Automatic sentiment analysis regards the extraction of a sentiment from an unstructured source such as text, images or audio. The recognized sentiments can be classified as positive or negative, or a more fine grained sentiment classification scheme can be used.
Sentiment analysis of text, also called opinion mining, only recently received a large interest from the academic community and commercial companies. What people write on persons, products or institutions has an important value in our society and the World Wide Web is an excellent source of such information.
The automatic analysis of sentiments on data found on the World Wide Web is useful for any company or institution caring about quality control. For the moment, getting user feedback means bothering him or her with surveys on every aspect the company is interested in. Making a survey for each product or feature, designing the format, distribution and timing of the survey (sending a form right after purchase might not be very informative), and the reliance on the goodwill of people to take the survey are expensive and time-consuming tasks, yielding not always accurate results. Surveying by means of questionnaires can be made obsolete by gathering such information automatically from the World Wide Web. One of the sources are blogs (short for “ web logs”), a medium through which the blog owner makes commentaries about a certain subject or talks about his or her personal experiences, inviting readers to provide their own comments. Other sources are customer review sites and electronic discussion boards or forums, where people can discuss all kinds of topics, or ask for other people’s opinions.

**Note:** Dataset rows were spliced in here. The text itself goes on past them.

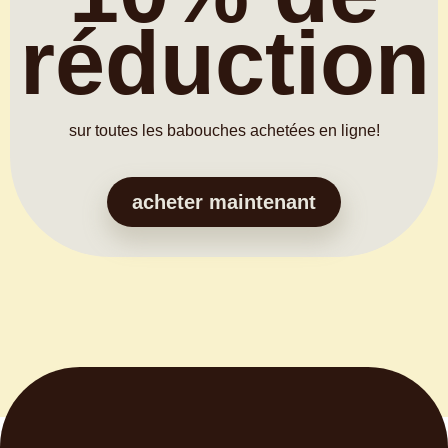
réduction
sur toutes les babouches achetées en ligne!
acheter maintenant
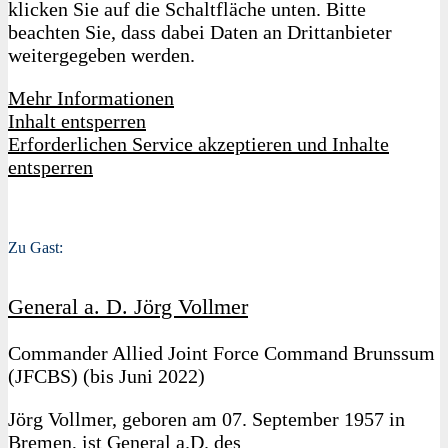
klicken Sie auf die Schaltfläche unten. Bitte
beachten Sie, dass dabei Daten an Drittanbieter
weitergegeben werden.
Mehr Informationen
Inhalt entsperren
Erforderlichen Service akzeptieren und Inhalte
entsperren
Zu Gast:
General a. D. Jörg Vollmer
Commander Allied Joint Force Command Brunssum
(JFCBS) (bis Juni 2022)
Jörg Vollmer, geboren am 07. September 1957 in
Bremen, ist General a.D. des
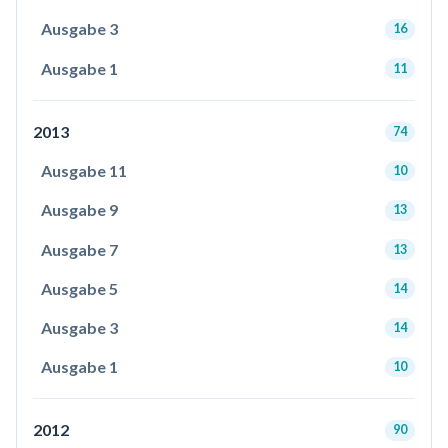
Ausgabe 3
16
Ausgabe 1
11
2013
74
Ausgabe 11
10
Ausgabe 9
13
Ausgabe 7
13
Ausgabe 5
14
Ausgabe 3
14
Ausgabe 1
10
2012
90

There are several additional advantages to automated sentiment analysis. First, the people who share their views usually have more pronounced opinions than average. These opinions are additionally influencing others reading them, leading to so-called word-of-mouth marketing. Extracting these opinions is thus extra valuable. Second, opinions are extracted in real-time, allowing for quicker response times to market changes and for detailed time-based statistics that make it possible to plot trends over time. Last, but not least in information retrieval opinion mining assists in discriminating opinionated documents from documents that present the information in a neutral way.